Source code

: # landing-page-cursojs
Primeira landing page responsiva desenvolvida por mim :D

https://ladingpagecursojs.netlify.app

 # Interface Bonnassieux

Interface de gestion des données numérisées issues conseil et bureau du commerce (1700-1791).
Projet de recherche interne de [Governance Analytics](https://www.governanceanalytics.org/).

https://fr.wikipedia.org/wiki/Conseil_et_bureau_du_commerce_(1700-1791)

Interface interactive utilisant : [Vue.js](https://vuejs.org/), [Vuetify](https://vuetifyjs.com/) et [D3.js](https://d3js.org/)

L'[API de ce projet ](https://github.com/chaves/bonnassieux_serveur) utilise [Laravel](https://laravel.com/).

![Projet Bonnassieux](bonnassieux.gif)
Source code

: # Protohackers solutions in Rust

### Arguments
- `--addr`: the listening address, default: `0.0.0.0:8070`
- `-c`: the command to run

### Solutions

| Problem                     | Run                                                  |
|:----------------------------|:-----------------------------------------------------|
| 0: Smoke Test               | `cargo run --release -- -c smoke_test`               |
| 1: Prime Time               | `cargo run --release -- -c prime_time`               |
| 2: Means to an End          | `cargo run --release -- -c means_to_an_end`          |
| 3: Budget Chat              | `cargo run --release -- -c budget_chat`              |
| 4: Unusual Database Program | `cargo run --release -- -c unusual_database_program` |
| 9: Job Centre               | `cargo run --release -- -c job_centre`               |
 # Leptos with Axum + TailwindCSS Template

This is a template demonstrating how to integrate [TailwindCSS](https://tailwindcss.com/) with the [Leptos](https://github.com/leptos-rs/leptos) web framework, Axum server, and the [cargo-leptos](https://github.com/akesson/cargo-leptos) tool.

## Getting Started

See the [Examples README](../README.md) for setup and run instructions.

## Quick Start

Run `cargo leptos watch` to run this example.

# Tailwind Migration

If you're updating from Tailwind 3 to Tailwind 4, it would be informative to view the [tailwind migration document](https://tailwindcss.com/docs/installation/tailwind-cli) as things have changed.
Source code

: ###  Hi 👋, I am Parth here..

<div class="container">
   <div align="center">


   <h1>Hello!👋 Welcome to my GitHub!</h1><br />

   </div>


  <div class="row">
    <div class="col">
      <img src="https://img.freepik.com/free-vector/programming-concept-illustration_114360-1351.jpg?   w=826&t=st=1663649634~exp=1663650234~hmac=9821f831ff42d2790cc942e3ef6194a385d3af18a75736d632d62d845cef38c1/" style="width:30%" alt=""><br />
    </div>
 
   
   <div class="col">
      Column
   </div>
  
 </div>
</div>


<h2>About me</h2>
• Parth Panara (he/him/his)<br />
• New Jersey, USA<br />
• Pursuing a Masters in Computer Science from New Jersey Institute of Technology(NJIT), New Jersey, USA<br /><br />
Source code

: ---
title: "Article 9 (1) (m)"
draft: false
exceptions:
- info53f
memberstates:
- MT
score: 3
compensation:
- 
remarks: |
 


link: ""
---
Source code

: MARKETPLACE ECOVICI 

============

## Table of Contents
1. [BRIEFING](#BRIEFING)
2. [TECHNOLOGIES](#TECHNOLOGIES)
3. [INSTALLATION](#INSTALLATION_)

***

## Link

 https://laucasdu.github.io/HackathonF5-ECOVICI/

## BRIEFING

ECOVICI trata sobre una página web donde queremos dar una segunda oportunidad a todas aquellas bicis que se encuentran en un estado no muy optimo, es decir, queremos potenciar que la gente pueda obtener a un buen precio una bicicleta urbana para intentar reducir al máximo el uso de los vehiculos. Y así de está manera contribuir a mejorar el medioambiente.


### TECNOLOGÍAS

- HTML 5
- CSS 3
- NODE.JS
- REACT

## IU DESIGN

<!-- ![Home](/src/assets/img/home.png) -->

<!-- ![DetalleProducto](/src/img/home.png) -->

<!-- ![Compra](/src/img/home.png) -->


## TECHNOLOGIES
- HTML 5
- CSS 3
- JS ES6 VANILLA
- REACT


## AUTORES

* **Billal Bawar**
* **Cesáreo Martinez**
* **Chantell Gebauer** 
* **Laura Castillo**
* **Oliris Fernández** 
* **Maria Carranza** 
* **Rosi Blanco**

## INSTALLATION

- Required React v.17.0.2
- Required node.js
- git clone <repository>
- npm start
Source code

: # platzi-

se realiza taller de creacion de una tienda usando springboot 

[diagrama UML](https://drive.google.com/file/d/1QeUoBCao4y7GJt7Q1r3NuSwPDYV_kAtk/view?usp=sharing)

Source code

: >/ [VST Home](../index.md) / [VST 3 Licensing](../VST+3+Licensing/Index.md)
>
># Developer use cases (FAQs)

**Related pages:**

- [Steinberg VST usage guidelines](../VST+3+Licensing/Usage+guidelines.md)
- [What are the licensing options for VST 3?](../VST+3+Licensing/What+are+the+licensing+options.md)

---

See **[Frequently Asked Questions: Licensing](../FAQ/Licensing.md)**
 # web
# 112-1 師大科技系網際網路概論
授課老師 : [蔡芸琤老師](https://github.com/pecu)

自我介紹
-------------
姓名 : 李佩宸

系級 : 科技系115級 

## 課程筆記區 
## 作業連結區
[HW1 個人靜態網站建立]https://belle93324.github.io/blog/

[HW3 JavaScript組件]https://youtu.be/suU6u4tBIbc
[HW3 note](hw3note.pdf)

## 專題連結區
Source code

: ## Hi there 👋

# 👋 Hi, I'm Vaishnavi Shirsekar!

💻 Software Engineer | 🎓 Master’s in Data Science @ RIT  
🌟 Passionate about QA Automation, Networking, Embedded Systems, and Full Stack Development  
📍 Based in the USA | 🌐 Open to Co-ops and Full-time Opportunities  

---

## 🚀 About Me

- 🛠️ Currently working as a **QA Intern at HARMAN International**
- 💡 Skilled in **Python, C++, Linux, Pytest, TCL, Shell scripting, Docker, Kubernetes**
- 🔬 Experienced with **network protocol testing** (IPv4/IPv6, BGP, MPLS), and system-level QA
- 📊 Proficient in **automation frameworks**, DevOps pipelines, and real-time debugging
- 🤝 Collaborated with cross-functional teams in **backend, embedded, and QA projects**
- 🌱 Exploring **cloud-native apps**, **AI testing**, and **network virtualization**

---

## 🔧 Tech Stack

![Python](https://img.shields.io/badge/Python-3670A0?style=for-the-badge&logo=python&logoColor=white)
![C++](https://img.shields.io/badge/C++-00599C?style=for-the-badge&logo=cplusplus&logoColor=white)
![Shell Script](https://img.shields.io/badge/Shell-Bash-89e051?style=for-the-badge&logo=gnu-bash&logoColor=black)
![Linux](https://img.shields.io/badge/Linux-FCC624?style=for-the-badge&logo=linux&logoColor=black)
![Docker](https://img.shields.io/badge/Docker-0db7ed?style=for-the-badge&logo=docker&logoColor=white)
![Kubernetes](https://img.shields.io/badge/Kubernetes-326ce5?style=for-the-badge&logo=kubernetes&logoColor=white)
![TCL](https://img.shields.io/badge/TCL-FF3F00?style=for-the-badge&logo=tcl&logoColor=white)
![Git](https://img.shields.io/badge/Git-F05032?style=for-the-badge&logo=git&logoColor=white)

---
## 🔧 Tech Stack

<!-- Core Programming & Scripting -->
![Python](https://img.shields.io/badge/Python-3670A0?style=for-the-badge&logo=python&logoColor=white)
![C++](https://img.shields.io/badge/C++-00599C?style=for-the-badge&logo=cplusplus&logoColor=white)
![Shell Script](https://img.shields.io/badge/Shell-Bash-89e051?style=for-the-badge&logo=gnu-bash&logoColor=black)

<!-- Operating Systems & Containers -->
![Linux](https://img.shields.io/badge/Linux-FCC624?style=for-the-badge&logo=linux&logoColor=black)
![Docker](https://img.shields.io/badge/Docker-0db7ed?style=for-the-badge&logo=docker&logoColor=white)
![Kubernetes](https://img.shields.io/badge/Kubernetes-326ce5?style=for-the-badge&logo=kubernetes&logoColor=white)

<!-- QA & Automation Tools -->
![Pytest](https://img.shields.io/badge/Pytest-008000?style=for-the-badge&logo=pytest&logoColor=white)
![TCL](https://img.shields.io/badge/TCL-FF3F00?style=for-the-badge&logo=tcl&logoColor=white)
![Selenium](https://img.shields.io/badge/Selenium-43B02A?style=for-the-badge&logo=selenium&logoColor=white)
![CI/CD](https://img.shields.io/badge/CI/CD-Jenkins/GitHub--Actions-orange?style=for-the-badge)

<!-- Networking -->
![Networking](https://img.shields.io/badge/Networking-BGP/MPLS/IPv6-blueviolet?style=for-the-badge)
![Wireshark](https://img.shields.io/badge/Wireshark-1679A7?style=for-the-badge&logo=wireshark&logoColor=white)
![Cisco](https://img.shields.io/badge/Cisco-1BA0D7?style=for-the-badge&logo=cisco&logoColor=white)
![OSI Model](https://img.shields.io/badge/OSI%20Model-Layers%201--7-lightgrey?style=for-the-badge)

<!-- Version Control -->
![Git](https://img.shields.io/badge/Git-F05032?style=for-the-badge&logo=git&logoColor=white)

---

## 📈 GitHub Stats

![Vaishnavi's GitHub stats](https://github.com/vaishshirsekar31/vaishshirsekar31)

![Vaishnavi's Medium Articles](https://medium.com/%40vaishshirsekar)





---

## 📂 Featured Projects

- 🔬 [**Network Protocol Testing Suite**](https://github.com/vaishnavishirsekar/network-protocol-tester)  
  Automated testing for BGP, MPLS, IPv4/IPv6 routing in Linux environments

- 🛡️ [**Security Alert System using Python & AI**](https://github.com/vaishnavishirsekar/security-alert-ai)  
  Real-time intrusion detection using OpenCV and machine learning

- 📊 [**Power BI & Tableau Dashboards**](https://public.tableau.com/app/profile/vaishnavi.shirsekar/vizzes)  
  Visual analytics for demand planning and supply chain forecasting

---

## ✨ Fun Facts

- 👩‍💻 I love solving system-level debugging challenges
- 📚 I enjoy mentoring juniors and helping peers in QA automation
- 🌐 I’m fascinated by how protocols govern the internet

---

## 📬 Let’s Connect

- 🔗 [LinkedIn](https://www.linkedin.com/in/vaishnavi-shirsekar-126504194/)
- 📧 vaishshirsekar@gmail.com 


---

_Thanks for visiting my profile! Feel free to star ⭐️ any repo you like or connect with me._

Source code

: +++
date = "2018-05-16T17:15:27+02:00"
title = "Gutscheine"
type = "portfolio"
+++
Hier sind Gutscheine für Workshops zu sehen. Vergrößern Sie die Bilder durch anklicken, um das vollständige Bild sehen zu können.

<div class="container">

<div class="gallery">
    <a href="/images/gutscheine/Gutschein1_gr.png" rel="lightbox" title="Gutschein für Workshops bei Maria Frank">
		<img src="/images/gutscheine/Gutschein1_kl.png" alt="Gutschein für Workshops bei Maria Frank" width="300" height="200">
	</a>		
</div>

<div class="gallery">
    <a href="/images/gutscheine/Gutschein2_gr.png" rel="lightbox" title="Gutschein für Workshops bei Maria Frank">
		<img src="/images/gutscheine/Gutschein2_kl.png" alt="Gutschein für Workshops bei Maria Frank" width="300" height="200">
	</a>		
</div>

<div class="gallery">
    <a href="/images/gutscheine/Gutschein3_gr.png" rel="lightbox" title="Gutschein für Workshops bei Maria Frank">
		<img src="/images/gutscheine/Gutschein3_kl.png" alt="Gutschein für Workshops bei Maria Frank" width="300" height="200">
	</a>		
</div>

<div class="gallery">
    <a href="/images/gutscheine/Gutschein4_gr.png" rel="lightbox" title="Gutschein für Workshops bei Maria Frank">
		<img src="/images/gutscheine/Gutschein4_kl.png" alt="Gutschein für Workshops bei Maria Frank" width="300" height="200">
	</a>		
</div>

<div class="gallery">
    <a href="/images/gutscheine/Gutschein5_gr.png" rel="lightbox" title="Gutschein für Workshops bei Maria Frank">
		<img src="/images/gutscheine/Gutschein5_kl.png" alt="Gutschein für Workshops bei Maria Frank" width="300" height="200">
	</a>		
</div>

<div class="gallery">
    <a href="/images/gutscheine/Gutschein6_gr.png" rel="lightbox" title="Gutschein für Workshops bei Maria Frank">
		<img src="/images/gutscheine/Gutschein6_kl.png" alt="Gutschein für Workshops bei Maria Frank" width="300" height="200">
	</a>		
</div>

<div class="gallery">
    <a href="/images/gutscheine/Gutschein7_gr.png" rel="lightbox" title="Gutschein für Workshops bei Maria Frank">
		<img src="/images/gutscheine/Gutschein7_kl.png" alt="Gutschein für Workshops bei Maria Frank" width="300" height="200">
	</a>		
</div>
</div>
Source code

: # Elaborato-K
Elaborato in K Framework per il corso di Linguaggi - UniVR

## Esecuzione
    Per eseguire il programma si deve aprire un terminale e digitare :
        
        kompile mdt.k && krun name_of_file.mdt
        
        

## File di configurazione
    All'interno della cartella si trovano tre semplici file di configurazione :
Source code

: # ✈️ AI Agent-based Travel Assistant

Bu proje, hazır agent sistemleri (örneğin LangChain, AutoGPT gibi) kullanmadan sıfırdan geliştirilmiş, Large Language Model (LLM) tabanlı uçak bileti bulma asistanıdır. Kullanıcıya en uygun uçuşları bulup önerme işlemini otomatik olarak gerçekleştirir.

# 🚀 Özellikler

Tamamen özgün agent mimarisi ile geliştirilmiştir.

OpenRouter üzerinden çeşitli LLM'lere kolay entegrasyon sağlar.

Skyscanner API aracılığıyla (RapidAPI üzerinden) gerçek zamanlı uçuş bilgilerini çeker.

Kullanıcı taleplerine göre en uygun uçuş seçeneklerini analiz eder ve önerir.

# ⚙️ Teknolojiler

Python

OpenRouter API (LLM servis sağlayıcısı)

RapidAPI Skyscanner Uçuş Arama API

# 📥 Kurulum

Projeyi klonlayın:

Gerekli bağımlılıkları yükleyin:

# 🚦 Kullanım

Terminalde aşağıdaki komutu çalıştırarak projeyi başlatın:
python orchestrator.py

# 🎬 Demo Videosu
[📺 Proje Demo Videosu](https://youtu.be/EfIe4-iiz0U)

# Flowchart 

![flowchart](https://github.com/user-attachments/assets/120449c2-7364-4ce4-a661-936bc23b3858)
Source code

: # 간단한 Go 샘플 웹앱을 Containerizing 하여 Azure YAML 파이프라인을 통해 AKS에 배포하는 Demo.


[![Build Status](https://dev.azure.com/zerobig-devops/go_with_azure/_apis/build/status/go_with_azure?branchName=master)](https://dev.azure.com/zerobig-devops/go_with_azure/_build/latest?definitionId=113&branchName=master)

■ ■ ■ ■ ■

Problem details>
Copy, please, every line from the start of the entries down to the line that holds "### Solutions", with both of those lines included and no others.

Response to this exercise>
Source code

: # landing-page-cursojs
Primeira landing page responsiva desenvolvida por mim :D

https://ladingpagecursojs.netlify.app

 # Interface Bonnassieux

Interface de gestion des données numérisées issues conseil et bureau du commerce (1700-1791).
Projet de recherche interne de [Governance Analytics](https://www.governanceanalytics.org/).

https://fr.wikipedia.org/wiki/Conseil_et_bureau_du_commerce_(1700-1791)

Interface interactive utilisant : [Vue.js](https://vuejs.org/), [Vuetify](https://vuetifyjs.com/) et [D3.js](https://d3js.org/)

L'[API de ce projet ](https://github.com/chaves/bonnassieux_serveur) utilise [Laravel](https://laravel.com/).

![Projet Bonnassieux](bonnassieux.gif)
Source code

: # Protohackers solutions in Rust

### Arguments
- `--addr`: the listening address, default: `0.0.0.0:8070`
- `-c`: the command to run

### Solutions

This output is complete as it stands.